AIM OF THE EXERCISE: Reproduce the code review reply below on the altera_cvp patch in full, character for character.

TEXT PASSAGE:
I'll need to take another look at this loop :) This is confusing
>
> /*
> * STEP 10 (optional) and STEP 11
> @@ -372,7 +511,8 @@ static int altera_cvp_write_complete(struct fpga_manager *mgr,
>
> /* STEP 18 - poll PLD_CLK_IN_USE and USER_MODE bits */
> mask = VSE_CVP_STATUS_PLD_CLK_IN_USE | VSE_CVP_STATUS_USERMODE;
> - ret = altera_cvp_wait_status(conf, mask, mask, TIMEOUT_US);
> + ret = altera_cvp_wait_status(conf, mask, mask,
> + conf->priv->user_time_us);
> if (ret)
> dev_err(&mgr->dev, "PLD_CLK_IN_USE|USERMODE timeout\n");
>
> @@ -386,6 +526,24 @@ static const struct fpga_manager_ops altera_cvp_ops = {
> .write_complete = altera_cvp_write_complete,
> };
>
> +static const struct cvp_priv cvp_priv_v1 = {
> + .switch_clk = altera_cvp_dummy_write,
> + .clear_state = NULL,
> + .wait_credit = NULL,
static variables (and structs) would get set to 0 anyways,
so the = NULL parts aren't technically required.

SUPPLIED RECORDS:
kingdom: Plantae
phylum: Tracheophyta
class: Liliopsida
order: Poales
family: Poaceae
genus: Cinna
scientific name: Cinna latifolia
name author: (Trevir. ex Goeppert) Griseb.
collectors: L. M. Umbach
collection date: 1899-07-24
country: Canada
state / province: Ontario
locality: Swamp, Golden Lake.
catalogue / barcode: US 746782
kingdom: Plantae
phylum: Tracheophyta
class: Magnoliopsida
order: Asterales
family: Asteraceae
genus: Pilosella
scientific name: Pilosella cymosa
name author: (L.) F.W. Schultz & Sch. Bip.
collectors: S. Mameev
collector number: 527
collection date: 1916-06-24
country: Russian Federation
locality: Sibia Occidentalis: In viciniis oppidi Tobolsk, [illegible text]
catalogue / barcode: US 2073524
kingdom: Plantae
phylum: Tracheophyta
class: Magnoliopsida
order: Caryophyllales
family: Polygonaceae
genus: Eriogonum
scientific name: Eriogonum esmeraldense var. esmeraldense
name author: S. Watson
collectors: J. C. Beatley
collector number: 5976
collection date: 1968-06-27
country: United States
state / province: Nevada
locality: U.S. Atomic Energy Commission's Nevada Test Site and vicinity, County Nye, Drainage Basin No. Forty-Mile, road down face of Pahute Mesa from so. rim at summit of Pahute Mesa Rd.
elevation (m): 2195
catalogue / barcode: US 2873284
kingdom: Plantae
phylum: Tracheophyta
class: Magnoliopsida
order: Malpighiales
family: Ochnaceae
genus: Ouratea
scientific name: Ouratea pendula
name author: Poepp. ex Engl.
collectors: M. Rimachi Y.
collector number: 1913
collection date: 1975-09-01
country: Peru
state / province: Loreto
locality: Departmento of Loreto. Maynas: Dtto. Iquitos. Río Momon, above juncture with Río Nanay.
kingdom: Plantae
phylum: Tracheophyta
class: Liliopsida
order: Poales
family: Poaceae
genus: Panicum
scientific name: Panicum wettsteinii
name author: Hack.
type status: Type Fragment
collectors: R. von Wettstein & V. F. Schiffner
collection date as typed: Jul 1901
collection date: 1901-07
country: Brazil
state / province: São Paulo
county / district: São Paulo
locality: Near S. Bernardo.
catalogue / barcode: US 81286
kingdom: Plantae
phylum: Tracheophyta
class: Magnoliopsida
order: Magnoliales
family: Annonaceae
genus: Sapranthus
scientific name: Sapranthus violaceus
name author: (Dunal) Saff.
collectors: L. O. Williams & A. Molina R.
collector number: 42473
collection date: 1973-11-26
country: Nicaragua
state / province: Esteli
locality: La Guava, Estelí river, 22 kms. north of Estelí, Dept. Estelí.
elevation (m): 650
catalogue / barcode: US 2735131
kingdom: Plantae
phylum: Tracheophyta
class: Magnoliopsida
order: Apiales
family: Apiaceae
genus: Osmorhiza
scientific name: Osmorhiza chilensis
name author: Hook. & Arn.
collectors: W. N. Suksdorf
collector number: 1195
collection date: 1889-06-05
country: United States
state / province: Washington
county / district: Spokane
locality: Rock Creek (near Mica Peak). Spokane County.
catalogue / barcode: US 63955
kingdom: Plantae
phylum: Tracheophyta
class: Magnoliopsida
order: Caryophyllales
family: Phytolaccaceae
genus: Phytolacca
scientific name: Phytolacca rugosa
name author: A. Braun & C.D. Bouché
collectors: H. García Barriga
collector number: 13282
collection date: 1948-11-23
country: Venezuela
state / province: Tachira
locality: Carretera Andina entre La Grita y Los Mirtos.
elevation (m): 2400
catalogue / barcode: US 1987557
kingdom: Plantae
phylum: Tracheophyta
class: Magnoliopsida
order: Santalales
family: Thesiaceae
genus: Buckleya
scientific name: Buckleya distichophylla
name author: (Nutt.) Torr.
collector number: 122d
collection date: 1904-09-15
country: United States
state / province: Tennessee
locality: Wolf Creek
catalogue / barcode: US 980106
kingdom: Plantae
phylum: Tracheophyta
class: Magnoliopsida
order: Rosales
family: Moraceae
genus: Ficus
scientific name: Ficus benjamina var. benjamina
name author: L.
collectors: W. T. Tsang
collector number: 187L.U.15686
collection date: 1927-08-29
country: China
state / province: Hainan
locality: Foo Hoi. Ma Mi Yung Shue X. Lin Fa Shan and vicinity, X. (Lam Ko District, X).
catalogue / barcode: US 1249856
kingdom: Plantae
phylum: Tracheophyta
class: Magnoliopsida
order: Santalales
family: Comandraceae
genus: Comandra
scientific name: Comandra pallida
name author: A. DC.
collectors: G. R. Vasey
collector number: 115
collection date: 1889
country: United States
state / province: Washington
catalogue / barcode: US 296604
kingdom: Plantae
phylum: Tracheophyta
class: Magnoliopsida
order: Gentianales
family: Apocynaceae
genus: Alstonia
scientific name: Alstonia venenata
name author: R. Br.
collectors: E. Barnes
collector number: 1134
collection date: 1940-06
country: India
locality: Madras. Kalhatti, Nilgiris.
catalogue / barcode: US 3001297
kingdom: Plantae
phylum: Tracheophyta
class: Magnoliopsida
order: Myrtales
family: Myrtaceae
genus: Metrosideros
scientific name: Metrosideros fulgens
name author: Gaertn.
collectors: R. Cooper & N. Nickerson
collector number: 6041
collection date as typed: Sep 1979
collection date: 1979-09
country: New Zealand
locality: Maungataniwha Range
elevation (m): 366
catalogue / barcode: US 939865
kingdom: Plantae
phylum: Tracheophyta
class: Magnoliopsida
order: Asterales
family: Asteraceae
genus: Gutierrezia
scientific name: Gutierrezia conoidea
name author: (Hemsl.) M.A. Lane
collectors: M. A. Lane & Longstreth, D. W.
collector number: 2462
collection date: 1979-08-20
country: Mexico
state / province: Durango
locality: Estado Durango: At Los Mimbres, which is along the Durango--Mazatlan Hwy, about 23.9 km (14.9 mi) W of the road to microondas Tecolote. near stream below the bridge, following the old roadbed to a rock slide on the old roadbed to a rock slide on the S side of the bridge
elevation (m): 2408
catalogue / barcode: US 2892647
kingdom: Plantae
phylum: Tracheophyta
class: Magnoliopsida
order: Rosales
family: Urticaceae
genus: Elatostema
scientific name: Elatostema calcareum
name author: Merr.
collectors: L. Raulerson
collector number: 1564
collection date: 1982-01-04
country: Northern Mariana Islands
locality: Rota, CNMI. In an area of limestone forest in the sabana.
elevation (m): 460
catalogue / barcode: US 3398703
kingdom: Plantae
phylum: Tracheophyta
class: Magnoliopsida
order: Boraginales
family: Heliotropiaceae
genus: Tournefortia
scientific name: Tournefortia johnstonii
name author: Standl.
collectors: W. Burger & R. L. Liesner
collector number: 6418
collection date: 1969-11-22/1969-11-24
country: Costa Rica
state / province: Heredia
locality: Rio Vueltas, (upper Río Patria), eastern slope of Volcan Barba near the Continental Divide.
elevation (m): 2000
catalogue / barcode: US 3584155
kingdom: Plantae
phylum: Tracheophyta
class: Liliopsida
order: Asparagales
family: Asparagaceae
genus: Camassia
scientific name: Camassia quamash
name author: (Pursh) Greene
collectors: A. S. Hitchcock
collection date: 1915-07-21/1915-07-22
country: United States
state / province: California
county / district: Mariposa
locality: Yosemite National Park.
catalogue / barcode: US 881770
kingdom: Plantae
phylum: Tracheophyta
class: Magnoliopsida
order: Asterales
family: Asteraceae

SOLUTION FOR THIS TASK:
I'll need to take another look at this loop :) This is confusing
>
> /*
> * STEP 10 (optional) and STEP 11
> @@ -372,7 +511,8 @@ static int altera_cvp_write_complete(struct fpga_manager *mgr,
>
> /* STEP 18 - poll PLD_CLK_IN_USE and USER_MODE bits */
> mask = VSE_CVP_STATUS_PLD_CLK_IN_USE | VSE_CVP_STATUS_USERMODE;
> - ret = altera_cvp_wait_status(conf, mask, mask, TIMEOUT_US);
> + ret = altera_cvp_wait_status(conf, mask, mask,
> + conf->priv->user_time_us);
> if (ret)
> dev_err(&mgr->dev, "PLD_CLK_IN_USE|USERMODE timeout\n");
>
> @@ -386,6 +526,24 @@ static const struct fpga_manager_ops altera_cvp_ops = {
> .write_complete = altera_cvp_write_complete,
> };
>
> +static const struct cvp_priv cvp_priv_v1 = {
> + .switch_clk = altera_cvp_dummy_write,
> + .clear_state = NULL,
> + .wait_credit = NULL,
static variables (and structs) would get set to 0 anyways,
so the = NULL parts aren't technically required.